Am Samstag war ein wunderschöner Oktobertag, und ich bin ans Meer geradelt.

Auf der Hinfahrt ist mir bereits ein Friedhof aufgefallen, an dem ich vorbei gefahren bin. Es war kein auffallend gut gepflegter Friedhof, das bunte Laub und einige frische Blumen auf den Gräbern schafften jedoch ein sehr schönes Bild. Da war aber noch irgendetwas anderes, was den Friedhof einladend machte… ich wusste nur nicht, was es war. Auf dem Rückweg hielt ich dann an, ließ meinen Blick nochmal über die Gräber streifen, und da fiel mir auf: es gab an fast jedem Grab eine kleine Bank. Ein Platz, um sich als Angehöriger „zu dem Verstorbenen“ zu setzen, vielleicht sogar mit einer Kanne Tee oder einem Buch – so stelle ich mir das zumindest vor. Ich weiß nicht, ob das nur für mich etwas Neues ist, aber ich hab das auf noch keinem Friedhof bisher gesehen. Es schaffte irgendwie eine besondere Atmosphäre und machte den Ort sehr einladend. Außerdem lieferten die verschiedenen kleinen Holzbänke und das bunte Laub einige schöne Motive wie ich finde, und so verbrachte ich noch einige Zeit mit meiner Kamera auf dem Friedhof mit den Bänken.
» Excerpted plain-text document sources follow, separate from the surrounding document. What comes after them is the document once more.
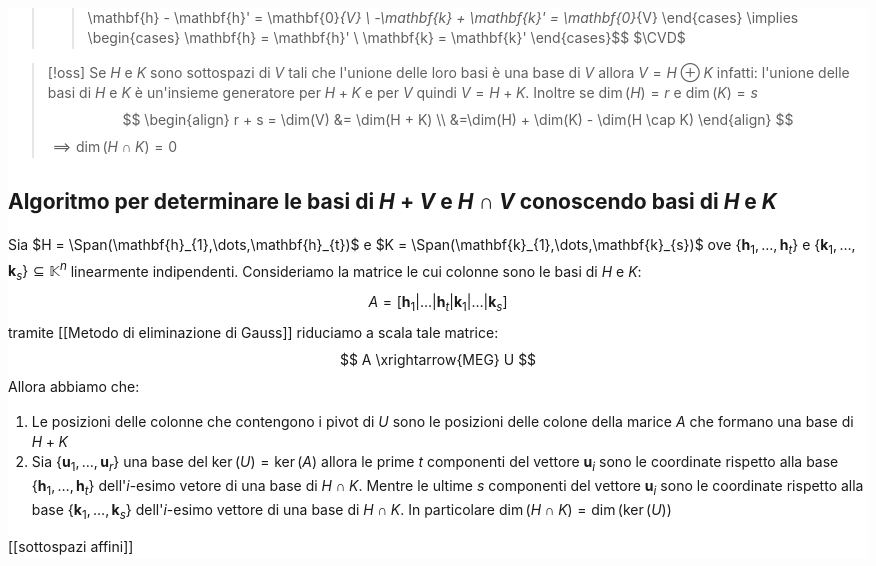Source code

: >>\mathbf{h} - \mathbf{h}' = \mathbf{0}_{V} \\
>>-\mathbf{k} + \mathbf{k}' = \mathbf{0}_{V}
>>\end{cases} \implies
>>\begin{cases}
>>\mathbf{h} = \mathbf{h}' \\
>>\mathbf{k} = \mathbf{k}'
>>\end{cases}$$
>>$\CVD$


>[!oss]
>Se $H$ e $K$ sono sottospazi di $V$ tali che l'unione delle loro basi è una base di $V$ allora $V = H \oplus K$ infatti:
>l'unione delle basi di $H$ e $K$ è un'insieme generatore per $H + K$ e per $V$ quindi $V = H + K$. Inoltre se $\dim(H) = r$ e $\dim(K) = s$
> $$ \begin{align}
>r + s = \dim(V) &= \dim(H + K) \\
&=\dim(H) + \dim(K) - \dim(H \cap K)
>\end{align} $$
>$\implies \dim(H \cap K) = 0$


## Algoritmo per determinare le basi di $H +V$ e $H \cap V$ conoscendo basi di $H$ e $K$
Sia $H = \Span(\mathbf{h}_{1},\dots,\mathbf{h}_{t})$ e $K = \Span(\mathbf{k}_{1},\dots,\mathbf{k}_{s})$ ove $\left\{ \mathbf{h}_{1},\dots,\mathbf{h}_{t} \right\}$ e $\left\{ \mathbf{k}_{1},\dots,\mathbf{k}_{s} \right\} \subseteq \mathbb{K}^n$ linearmente indipendenti. Consideriamo la matrice le cui colonne sono le basi di $H$ e $K$:
 $$ A = \left[ \mathbf{h}_{1} | \dots | \mathbf{h}_{t} | \mathbf{k}_{1} | \dots | \mathbf{k}_{s} \right]  $$
 tramite [[Metodo di eliminazione di Gauss]] riduciamo a scala tale matrice:
 $$ A \xrightarrow{MEG} U $$
 Allora abbiamo che:
 1. Le posizioni delle colonne che contengono i pivot di $U$ sono le posizioni delle colone della marice $A$ che formano una base di $H + K$
 2. Sia $\left\{ \mathbf{u}_{1},\dots,\mathbf{u}_{r} \right\}$ una base del $\ker(U) = \ker(A)$ allora le prime $t$ componenti del vettore $\mathbf{u}_{i}$ sono le coordinate rispetto alla base $\left\{ \mathbf{h}_{1},\dots,\mathbf{h}_{t} \right\}$ dell'$i$-esimo vetore di una base di $H \cap K$. Mentre le ultime $s$ componenti del vettore $\mathbf{u}_{i}$ sono le coordinate rispetto alla base $\left\{ \mathbf{k}_{1},\dots,\mathbf{k}_{s} \right\}$ dell'$i$-esimo vettore di una base di $H \cap K$. In particolare $\dim(H \cap K) = \dim(\ker(U))$

[[sottospazi affini]]
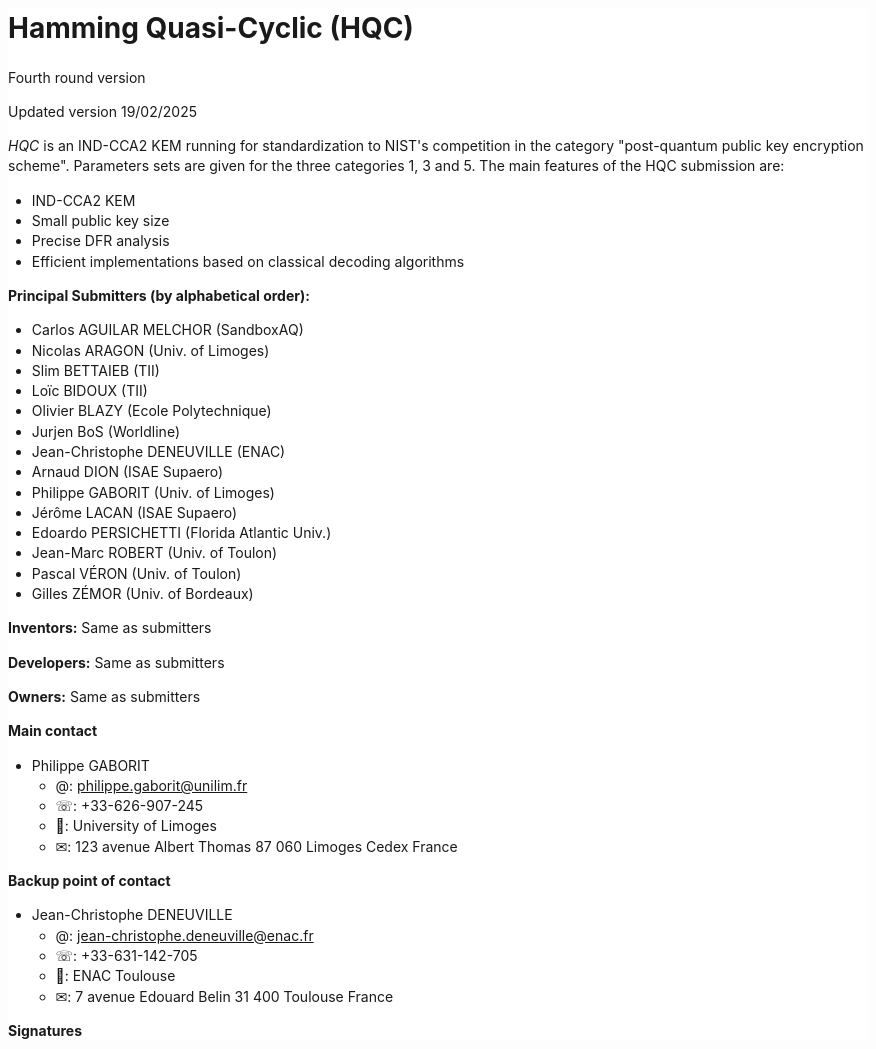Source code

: # Hamming Quasi-Cyclic (HQC)

Fourth round version

Updated version 19/02/2025

_HQC_ is an IND-CCA2 KEM running for standardization to NIST's competition in the category "post-quantum public key encryption scheme". Parameters sets are given for the three categories 1, 3 and 5. The main features of the HQC submission are:

-   IND-CCA2 KEM
-   Small public key size
-   Precise DFR analysis
-   Efficient implementations based on classical decoding algorithms

**Principal Submitters (by alphabetical order):**

-   Carlos AGUILAR MELCHOR (SandboxAQ)
-   Nicolas ARAGON (Univ. of Limoges)
-   Slim BETTAIEB (TII)
-   Loïc BIDOUX (TII)
-   Olivier BLAZY (Ecole Polytechnique)
-   Jurjen BoS (Worldline)
-   Jean-Christophe DENEUVILLE (ENAC)
-   Arnaud DION (ISAE Supaero)
-   Philippe GABORIT (Univ. of Limoges)
-   Jérôme LACAN (ISAE Supaero)
-   Edoardo PERSICHETTI (Florida Atlantic Univ.)
-   Jean-Marc ROBERT (Univ. of Toulon)
-   Pascal VÉRON (Univ. of Toulon)
-   Gilles ZÉMOR (Univ. of Bordeaux)

**Inventors:** Same as submitters

**Developers:** Same as submitters

**Owners:** Same as submitters

**Main contact**

-   Philippe GABORIT
    -   @: philippe.gaborit@unilim.fr
    -   ☏: +33-626-907-245
    -   🏢: University of Limoges
    -   ✉: 123 avenue Albert Thomas 87 060 Limoges Cedex France

**Backup point of contact**

-   Jean-Christophe DENEUVILLE
    -   @: jean-christophe.deneuville@enac.fr
    -   ☏: +33-631-142-705
    -   🏢: ENAC Toulouse
    -   ✉: 7 avenue Edouard Belin 31 400 Toulouse France

**Signatures**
5 Gedanken zu “Das Meer und der Friedhof

  1. Was für eine sympathische Einrichtung – Sitzgelegenheit neben den Gräbern auf dem Friedhof! Sicherlich wäre ich bei meinen Friedhofsbesuchen länger verweilt, wenn da ein Stuhl oder eine kleine Bank gestanden hätte. Die Gedanken könnten schweifen, inspiriert von der physischen Nähe zur verstorbenen Person. Danke für die athmosphärischen Bilder, liebe Annika!